I begin to slip and fall from its grip and I flounder about flailing, reaching for something to cling to. But the cold moon defies me, its warmth and glow the mirrored brilliance of the obstructed sun. It cares not for me or my woes, or me at all. It is a rock in the sky, spinning like clockwork, spinning on until our final days.

Lunar fantasies come crashing back down to the dirt. Firm soil, rich and ripe for growth of something from the smallest of nothing. A seed planted will produce something that serves a purpose in this world of practical necessities.

The light of the moon still reigns down upon me, but I do not regret my fall from its splendor. Instead I cherish my brief moments wrapped in her arms, when it had transcended the reality of science and became myth just long enough for me to feel the ancient female flow.

Leaving her is hard, but I feel firm and stout. I feel chiseled and cold. Stuck in funk and the mire of an unquiet mind. I please myself through her, not feeling my own intense emotions but rather escaping into her pulses of exstacy. Feeding off her intense submission to the power I wield, I grow stronger and more alive.

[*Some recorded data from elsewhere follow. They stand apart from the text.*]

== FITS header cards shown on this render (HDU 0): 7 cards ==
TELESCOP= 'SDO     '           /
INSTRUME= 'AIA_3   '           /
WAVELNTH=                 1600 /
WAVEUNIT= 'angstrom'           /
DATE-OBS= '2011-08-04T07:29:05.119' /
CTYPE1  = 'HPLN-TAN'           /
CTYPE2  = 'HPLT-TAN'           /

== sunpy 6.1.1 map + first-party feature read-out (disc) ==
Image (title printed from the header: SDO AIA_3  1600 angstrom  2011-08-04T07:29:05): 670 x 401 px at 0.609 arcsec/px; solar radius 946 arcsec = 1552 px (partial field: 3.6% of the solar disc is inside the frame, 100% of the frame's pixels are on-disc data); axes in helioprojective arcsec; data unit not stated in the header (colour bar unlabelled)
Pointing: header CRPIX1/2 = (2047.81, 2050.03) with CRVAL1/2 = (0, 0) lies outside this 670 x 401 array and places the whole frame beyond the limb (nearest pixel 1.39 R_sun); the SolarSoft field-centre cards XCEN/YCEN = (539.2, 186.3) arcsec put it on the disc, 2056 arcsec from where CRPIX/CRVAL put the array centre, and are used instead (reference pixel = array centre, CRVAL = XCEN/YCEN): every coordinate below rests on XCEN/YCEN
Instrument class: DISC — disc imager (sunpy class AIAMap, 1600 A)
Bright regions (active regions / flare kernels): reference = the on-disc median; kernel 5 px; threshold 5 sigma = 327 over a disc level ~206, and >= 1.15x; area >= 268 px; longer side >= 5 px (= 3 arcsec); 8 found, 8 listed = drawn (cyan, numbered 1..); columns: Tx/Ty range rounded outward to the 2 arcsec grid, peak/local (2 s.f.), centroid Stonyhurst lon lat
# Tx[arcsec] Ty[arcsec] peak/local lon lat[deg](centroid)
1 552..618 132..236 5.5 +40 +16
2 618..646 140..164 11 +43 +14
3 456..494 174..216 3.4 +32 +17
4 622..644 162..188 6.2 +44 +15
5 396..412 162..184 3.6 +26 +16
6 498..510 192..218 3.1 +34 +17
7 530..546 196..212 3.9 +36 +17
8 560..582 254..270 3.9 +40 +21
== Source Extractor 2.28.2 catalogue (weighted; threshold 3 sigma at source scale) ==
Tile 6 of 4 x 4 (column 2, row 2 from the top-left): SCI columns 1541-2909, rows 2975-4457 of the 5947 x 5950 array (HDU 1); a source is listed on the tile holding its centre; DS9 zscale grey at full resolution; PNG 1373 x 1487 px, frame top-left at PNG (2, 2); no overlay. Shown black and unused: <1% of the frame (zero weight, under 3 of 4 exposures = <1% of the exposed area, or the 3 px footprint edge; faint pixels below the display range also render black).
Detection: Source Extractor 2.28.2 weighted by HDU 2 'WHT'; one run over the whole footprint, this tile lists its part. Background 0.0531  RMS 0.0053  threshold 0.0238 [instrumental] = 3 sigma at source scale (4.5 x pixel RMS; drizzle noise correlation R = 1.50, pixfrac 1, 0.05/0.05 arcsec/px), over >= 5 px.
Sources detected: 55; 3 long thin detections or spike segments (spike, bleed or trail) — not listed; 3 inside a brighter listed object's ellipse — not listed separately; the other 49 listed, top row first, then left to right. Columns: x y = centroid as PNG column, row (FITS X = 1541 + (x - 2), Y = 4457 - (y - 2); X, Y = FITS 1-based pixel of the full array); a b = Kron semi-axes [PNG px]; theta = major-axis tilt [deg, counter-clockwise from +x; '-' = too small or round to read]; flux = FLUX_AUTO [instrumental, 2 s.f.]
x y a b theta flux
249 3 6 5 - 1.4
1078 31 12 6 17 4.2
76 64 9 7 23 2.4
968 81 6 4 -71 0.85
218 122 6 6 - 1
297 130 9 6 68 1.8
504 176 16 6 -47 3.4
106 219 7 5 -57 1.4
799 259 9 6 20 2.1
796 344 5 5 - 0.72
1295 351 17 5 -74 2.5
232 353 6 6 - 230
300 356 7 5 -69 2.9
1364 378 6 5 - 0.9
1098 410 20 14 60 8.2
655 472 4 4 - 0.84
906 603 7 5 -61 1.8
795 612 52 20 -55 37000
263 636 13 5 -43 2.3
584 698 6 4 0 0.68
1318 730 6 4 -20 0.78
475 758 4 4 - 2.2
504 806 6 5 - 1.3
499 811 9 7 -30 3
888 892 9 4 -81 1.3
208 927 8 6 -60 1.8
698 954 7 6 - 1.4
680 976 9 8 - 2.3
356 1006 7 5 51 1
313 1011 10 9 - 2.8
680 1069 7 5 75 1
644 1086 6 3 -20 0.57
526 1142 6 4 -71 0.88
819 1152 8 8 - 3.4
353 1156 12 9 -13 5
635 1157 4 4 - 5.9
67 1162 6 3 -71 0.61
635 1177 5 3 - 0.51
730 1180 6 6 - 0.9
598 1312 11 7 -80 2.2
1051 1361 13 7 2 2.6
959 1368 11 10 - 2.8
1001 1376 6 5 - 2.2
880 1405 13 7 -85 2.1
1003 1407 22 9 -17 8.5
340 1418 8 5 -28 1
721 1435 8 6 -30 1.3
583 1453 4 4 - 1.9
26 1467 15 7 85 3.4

What do I want? To cast the light and warm the world? Doing what I can to deliver unto the masses long summer days basking in my warm glow. The earth trims my light and paints the moon as part of our dance. From full to new, from new to full, our hide and seek games with our carousel hearts.

I can never own the moon, nor would I want to. She is splendor and beauty, basking and coming alive under the son's loving gaze. To capture her is to deny her that which makes her so appealing, her independent death and rebirth.

What would the sun want? Is it simply there to provide and burn on alone in the dark void of the unknown cosmos? Where is its purpose and desires? Buried deep within its swirling gasses and supernova heat lies something that we will never see, but something we will never be without.